Читаем Уральский Монстр полностью

После того, как Винничевскому было предложено рассказать о преступлениях в свободной форме, тот перечислил все те эпизоды, что не раз уже описывались и упоминались в этой книге. В конце своего рассказа сам же обвиняемый и подвёл итог: «Я совершил 8 убийств, 10 покушений на убийство… Я сознательно душил ребят, это мне было приятно, я чувствовал, что делаю преступление. При удовлетворении половой потребности я чувствовал себя нормально и всё прекрасно помню». То есть, с какими случаями, упомянутыми в обвинительном заключении, он не был согласен при открытии судебного процесса, неясно.

Далее последовали вопросы председательствующего и заседателей. Винничевский отвечал предельно откровенно. По-видимому, он оставался совершенно спокоен. Приведём несколько цитат, дабы читатель мог получить представление об ответах обвиняемого суду: «Мне было приятно, когда я душил, когда мучился ребёнок… Когда я душил Герду, я на неё ложился, но не раздевался, при убийстве мне её не жаль было, а вот когда её нашли убитую и я смотреть ходил на неё – было жаль, не потому жаль, что знакомая, а как ребёнка… После убийства детей у меня было нормальное состояние, никто не замечал, чтобы я волновался… в пьяном виде я ребят не убивал, единственно, когда я убил Герду Грибанову, я был выпивши… Вообще от природы я ровный, не нервный и не горячий… Я ведь грамотный, развитый, я безусловно понимал, что моё преступление наказуемо, я понимал, что моё поведение необычно, не так, как у всех, но я не боролся с этим… Я чувствую себя здоровым, аппетит хороший у меня, сон тоже нормальный, голова не болит. Даже тогда, когда я душил свою жертву, я отдавал себе отчёт в том, что я делаю, {но} ненормальным себя не считал».

Эти выступления в суде производят странное впечатление, кажется, что Винничевский то ли откровенный дурак, то ли явно неадекватен, другими словами, не ориентируется в обстановке и не понимает, где находится. Даже самые закоренелые и дерзкие преступники в суде сникают и начинают искать оправдания своим деяниям, вспоминают или придумывают разного рода смягчающие обстоятельства – тяжёлое детство, обман друзей, алкогольное опьянение, травма головы. Годится всё, потому как получить пулю в тюремном подвале и быть закопанным в безымянной могиле, как бездомная собака – это настолько безрадостная перспектива, что перед ней робеют даже самые отмороженные. А тут обвиняемый, не в пример более развитый, ведёт себя совершенно неблагоразумно и делает хуже самому же себе!

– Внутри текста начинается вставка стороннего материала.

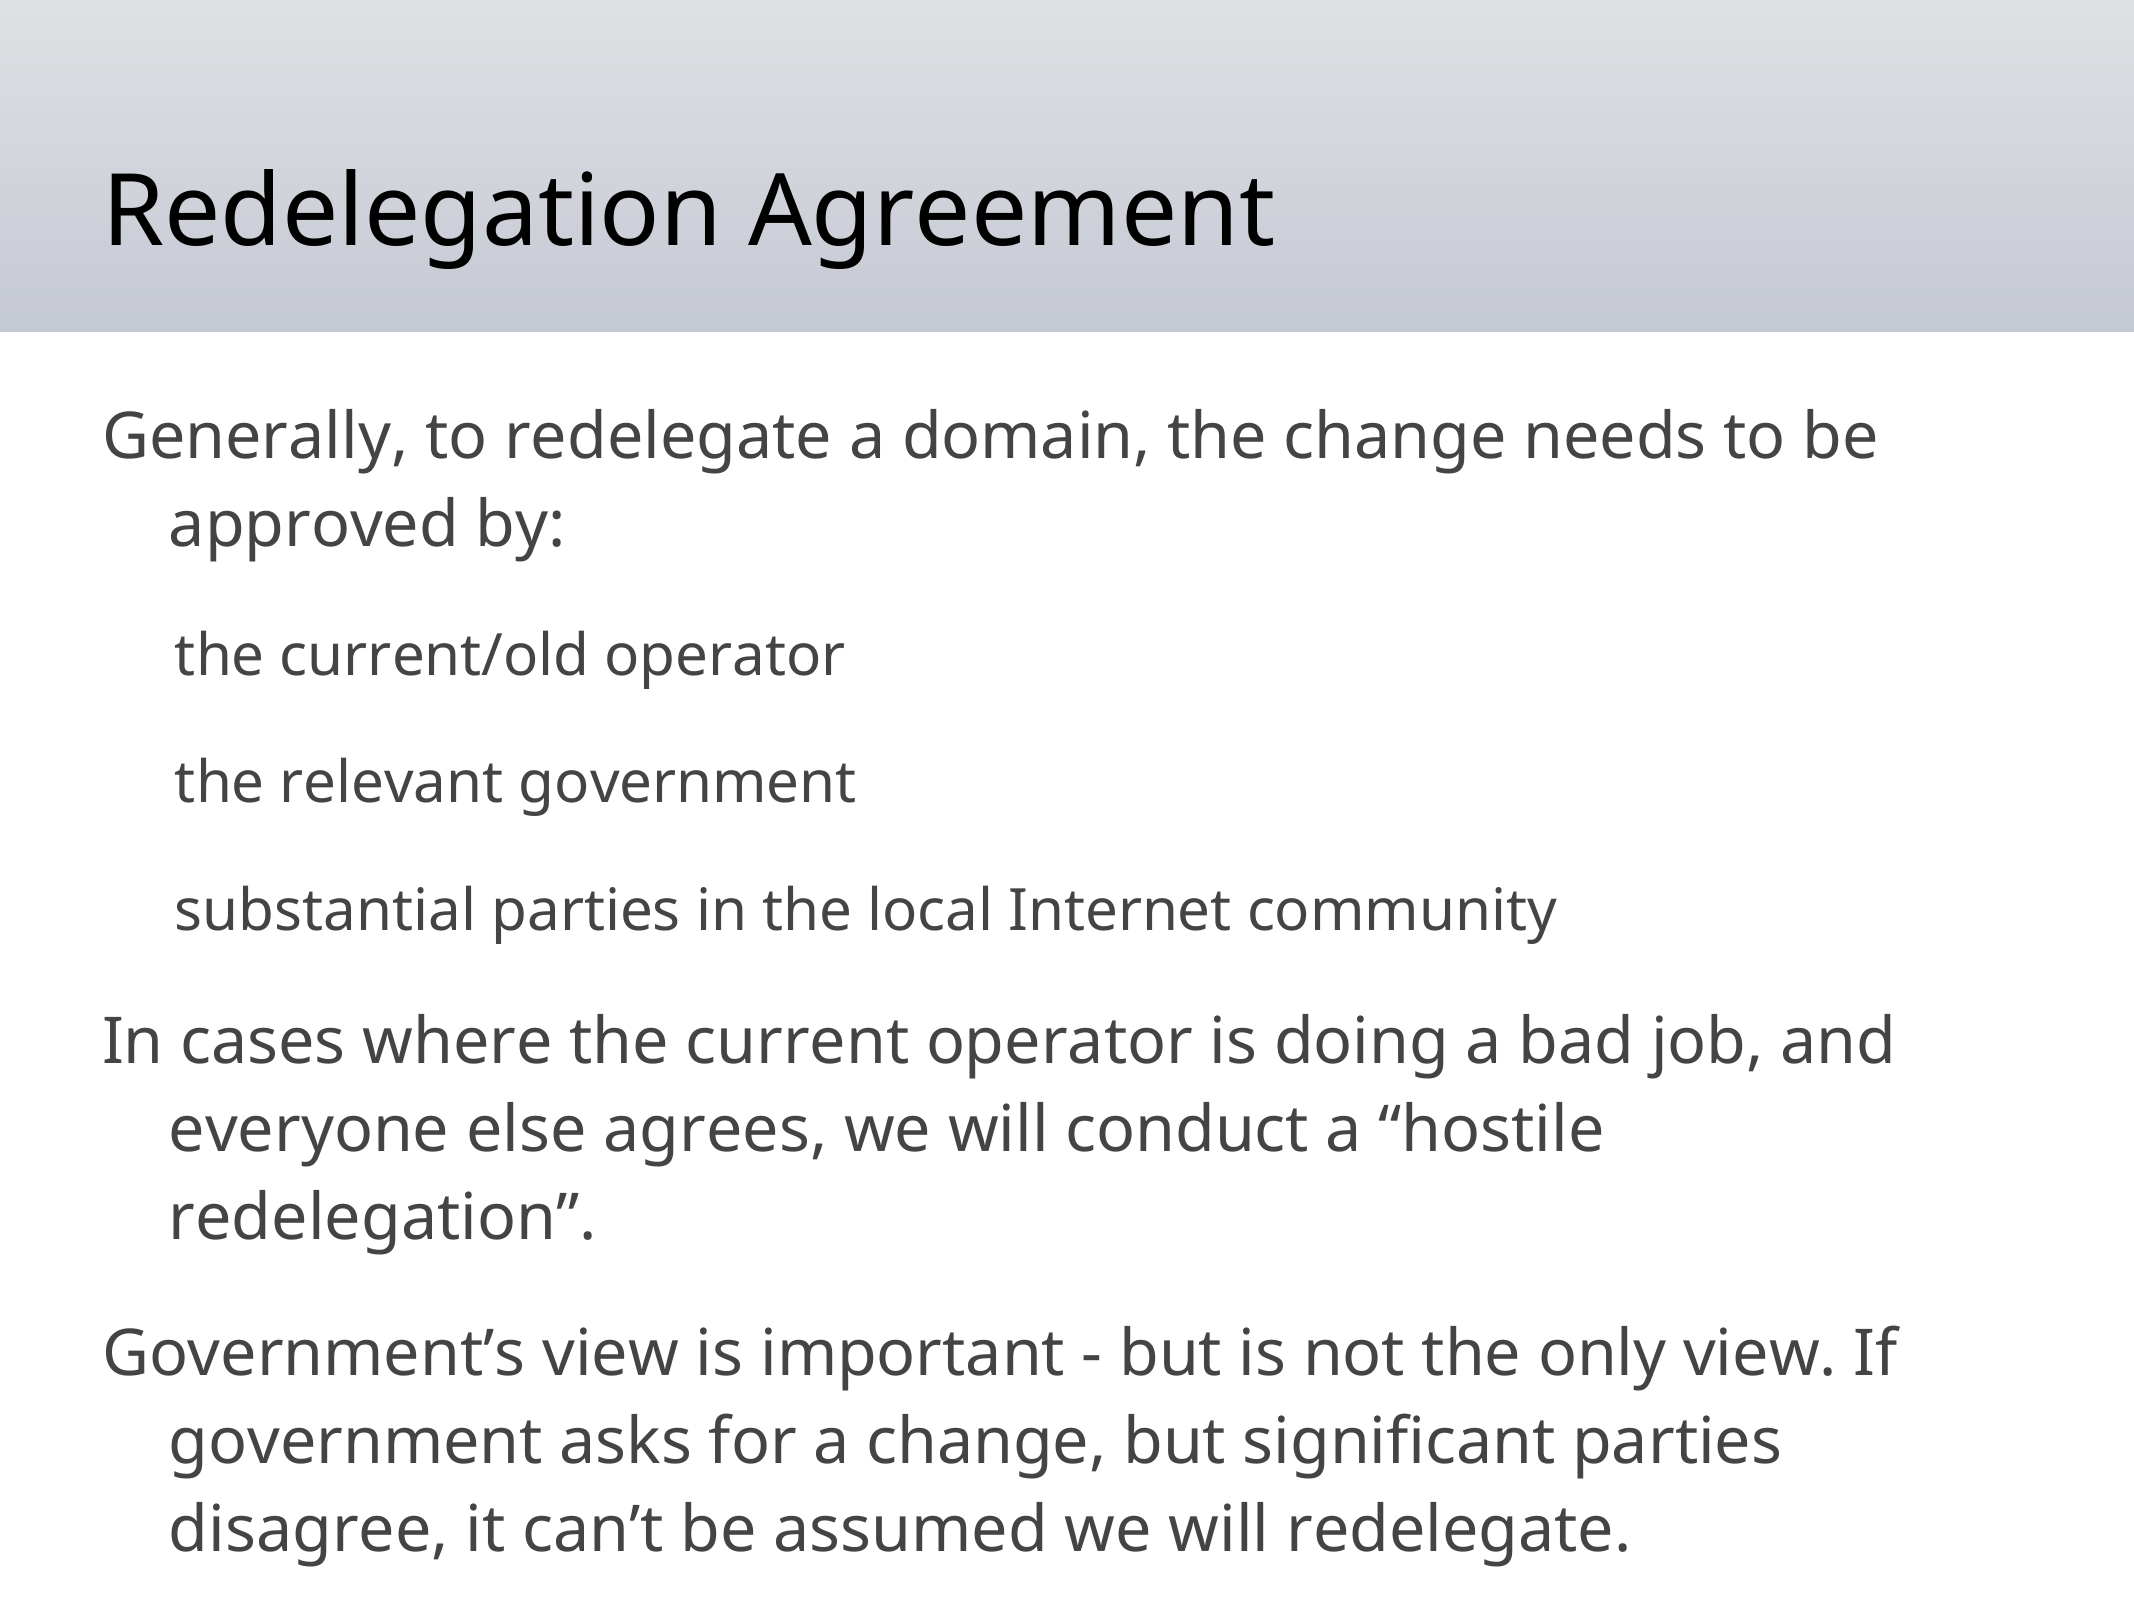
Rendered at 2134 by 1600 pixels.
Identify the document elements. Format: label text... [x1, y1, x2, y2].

text_box [0, 0, 2134, 332]
title Redelegation Agreement [93, 54, 2040, 284]
list Generally, to redelegate a domain, the change needs to be approved by: the current/old operator the relevant government substantial parties in the local Internet community In cases where the current operator is doing a bad job, and everyone else agrees, we will conduct a “hostile redelegation”. Government’s view is important - but is not the only view. If government asks for a change, but significant parties disagree, it can’t be assumed we will redelegate. [93, 381, 2040, 1468]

Но, как кажется, дело тут вовсе не в глупости Винничевского и не в его неадекватности. Причина столь неразумного, мягко говоря, поведения кроется, по мнению автора, в ином – он не верил в возможность вынесения смертного приговора либо считал, что такой приговор невозможен в принципе. Поэтому Винничевский видел свою задачу на суде в том, чтобы не дать оснований заподозрить существование неразоблачённого сообщника, поскольку наличие такового сразу привело бы к ужесточению наказания. В советском уголовном праве действия группы лиц традиционно квалифицировались как более тяжкие по сравнению с действиями одиночки. На снисхождение Винничевский не рассчитывал, понимая, что большое число эпизодов делает таковое невозможным, поэтому изображать раскаяние и искать оправдания он даже не пытался. Вопрос о том, кто внушил обвиняемому подобное понимание встающей перед ним перспективы остаётся открытым – по этому поводу можно гадать, но точного ответа мы не узнаем.

Адвокат, по всей видимости, не разъяснил обвиняемому, чем тому грозит обвинение по статье «бандитизм», возможно, даже умышленно ввёл его в заблуждение, заверив, что статья 59/3 – это та же самая статья 136, только в ней речь ведётся об убийствах вообще, а не только детей. А может быть, адвокат даже этого не разъяснял, убедившись, что сам обвиняемый Уголовный кодекс прочесть не догадался и не понимает тяжести ситуации. В любом случае, по мнению автора, Винничевский явно находился в плену иллюзий, а потому вёл себя в суде спокойно, раскованно и крайне неблагоразумно.